Interpretable convolutional neural network with multilayer wavelet for Noise-Robust Machinery fault diagnosis

Convolutional neural networks (CNNs) are being utilized for mechanical fault diagnosis, due to its excellent automatic discriminative feature learning ability. However, the poor interpretability and noise robustness of CNNs have plagued both academia and industry. Since traditional signal analysis technology has a sound theoretical basis and physical meaning, it motivates us to use signal processing theory to improve the interpretability and performance of the CNN algorithm. To this end, this paper proposes a multilayer wavelet attention convolutional neural network (MWA-CNN) for noise-robust machinery fault diagnosis. This framework aims to learn discriminative fault features from the wavelet domain, which allows the model to obtain better interpretability and superior performance than conventional time-domain-based CNNs.

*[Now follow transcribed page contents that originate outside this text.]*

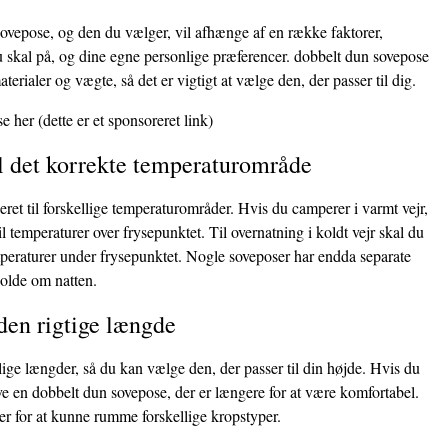
ovepose, og den du vælger, vil afhænge af en række faktorer,
u skal på, og dine egne personlige præferencer. dobbelt dun sovepose
aterialer og vægte, så det er vigtigt at vælge den, der passer til dig.
se her
(dette er et sponsoreret link)
il det korrekte temperaturområde
eret til forskellige temperaturområder. Hvis du camperer i varmt vejr,
il temperaturer over frysepunktet. Til overnatning i koldt vejr skal du
emperaturer under frysepunktet. Nogle soveposer har endda separate
kolde om natten.
den rigtige længde
ge længder, så du kan vælge den, der passer til din højde. Hvis du
ve en dobbelt dun sovepose, der er længere for at være komfortabel.
r for at kunne rumme forskellige kropstyper.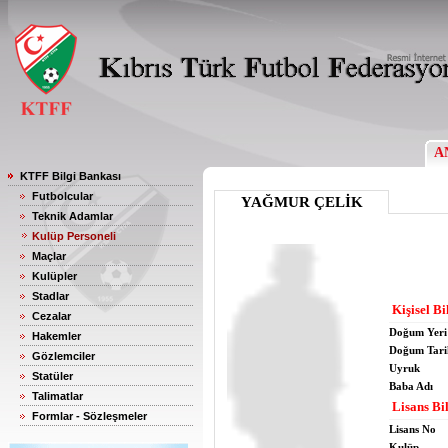
A
KTFF Bilgi Bankası
Futbolcular
YAĞMUR ÇELİK
Teknik Adamlar
Kulüp Personeli
Maçlar
Kulüpler
Stadlar
Kişisel Bi
Cezalar
Doğum Yeri
Hakemler
Doğum Tari
Gözlemciler
Uyruk
Statüler
Baba Adı
Talimatlar
Lisans Bil
Formlar - Sözleşmeler
Lisans No
Kulüp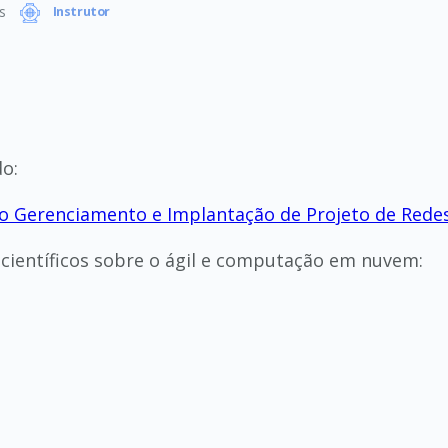
s
Instrutor
do:
o Gerenciamento e Implantação de Projeto de Rede
científicos sobre o ágil e computação em nuvem: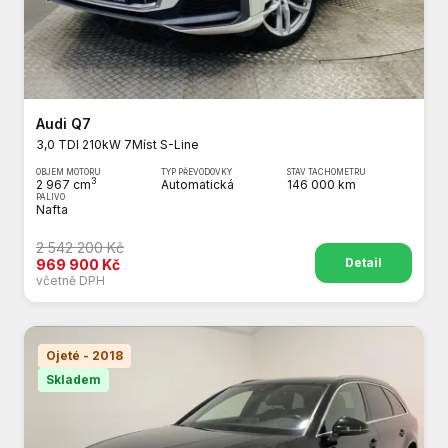
Audi Q7
3,0 TDI 210kW 7Míst S-Line
OBJEM MOTORU
TYP PŘEVODOVKY
STAV TACHOMETRU
3
2 967 cm
Automatická
146 000 km
PALIVO
Nafta
2 542 200 Kč
Detail
969 900 Kč
včetně DPH
Ojeté - 2018
Skladem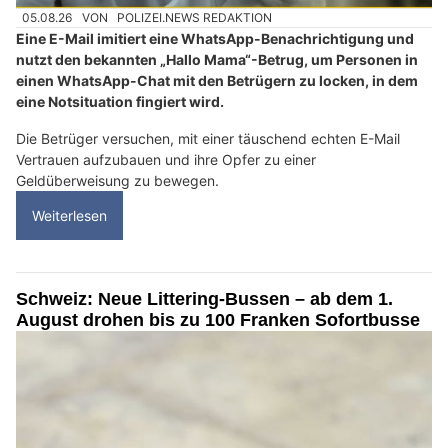
05.08.26
VON
POLIZEI.NEWS REDAKTION
Eine E-Mail imitiert eine WhatsApp-Benachrichtigung und
nutzt den bekannten „Hallo Mama“-Betrug, um Personen in
einen WhatsApp-Chat mit den Betrügern zu locken, in dem
eine Notsituation fingiert wird.
Die Betrüger versuchen, mit einer täuschend echten E-Mail
Vertrauen aufzubauen und ihre Opfer zu einer
Geldüberweisung zu bewegen.
Weiterlesen
Schweiz: Neue Littering-Bussen – ab dem 1.
August drohen bis zu 100 Franken Sofortbusse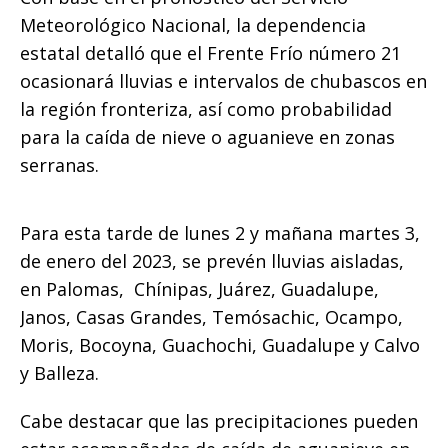
Meteorológico Nacional, la dependencia
estatal detalló que el Frente Frío número 21
ocasionará lluvias e intervalos de chubascos en
la región fronteriza, así como probabilidad
para la caída de nieve o aguanieve en zonas
serranas.
Para esta tarde de lunes 2 y mañana martes 3,
de enero del 2023, se prevén lluvias aisladas,
en Palomas, Chínipas, Juárez, Guadalupe,
Janos, Casas Grandes, Temósachic, Ocampo,
Moris, Bocoyna, Guachochi, Guadalupe y Calvo
y Balleza.
Cabe destacar que las precipitaciones pueden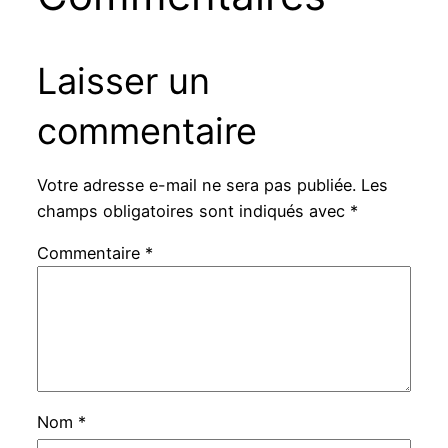
Laisser un
commentaire
Votre adresse e-mail ne sera pas publiée.
Les
champs obligatoires sont indiqués avec
*
Commentaire
*
Nom
*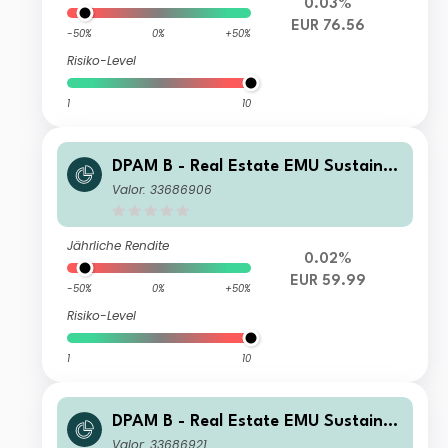
0.03%
EUR 76.56
-50%
0%
+50%
Risiko-Level
1
10
DPAM B - Real Estate EMU Sustaina
ble E EUR Dis
Valor: 33686906
Jährliche Rendite
0.02%
EUR 59.99
-50%
0%
+50%
Risiko-Level
1
10
DPAM B - Real Estate EMU Sustaina
ble W EUR Cap
Valor: 33686921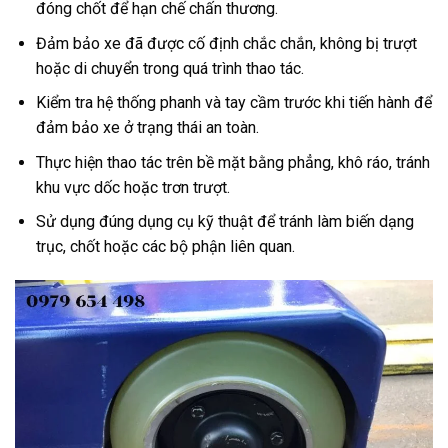
đóng chốt để hạn chế chấn thương.
Đảm bảo xe đã được cố định chắc chắn, không bị trượt
hoặc di chuyển trong quá trình thao tác.
Kiểm tra hệ thống phanh và tay cầm trước khi tiến hành để
đảm bảo xe ở trạng thái an toàn.
Thực hiện thao tác trên bề mặt bằng phẳng, khô ráo, tránh
khu vực dốc hoặc trơn trượt.
Sử dụng đúng dụng cụ kỹ thuật để tránh làm biến dạng
trục, chốt hoặc các bộ phận liên quan.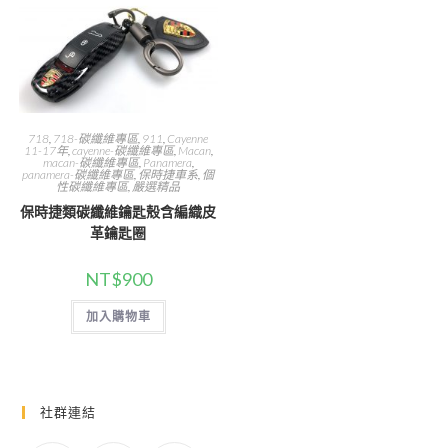
718
,
718-碳纖維專區
,
911
,
Cayenne
11-17年
,
cayenne-碳纖維專區
,
Macan
,
macan-碳纖維專區
,
Panamera
,
panamera-碳纖維專區
,
保時捷車系
,
個
性碳纖維專區
,
嚴選精品
保時捷類碳纖維鑰匙殼含編織皮
革鑰匙圈
NT$
900
加入購物車
社群連結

The proposed Discrete Wavelet Attention Layer (DWA-Layer) is used to map time domain signals to wavelet space, and obtain valuable information through the learnable convolutional layer. By alternately using DWA-Layer and convolutional layer for signal decomposition and feature learning, the proposed framework actually embeds a similar multi-resolution analysis algorithm in CNN. This helps integrate physics-based knowledge into the CNN. Finally, the frequency attention mechanism is proposed to enhance the ability of MWA-CNN to obtain fault-related features from different frequency components. Experiments on high-speed aeronautical bearing and motor bearing datasets prove that the proposed method has excellent fault diagnosis ability and noise robustness. The visual analysis of the attention mechanism contributes to the interpretability of CNN in the field of fault diagnosis.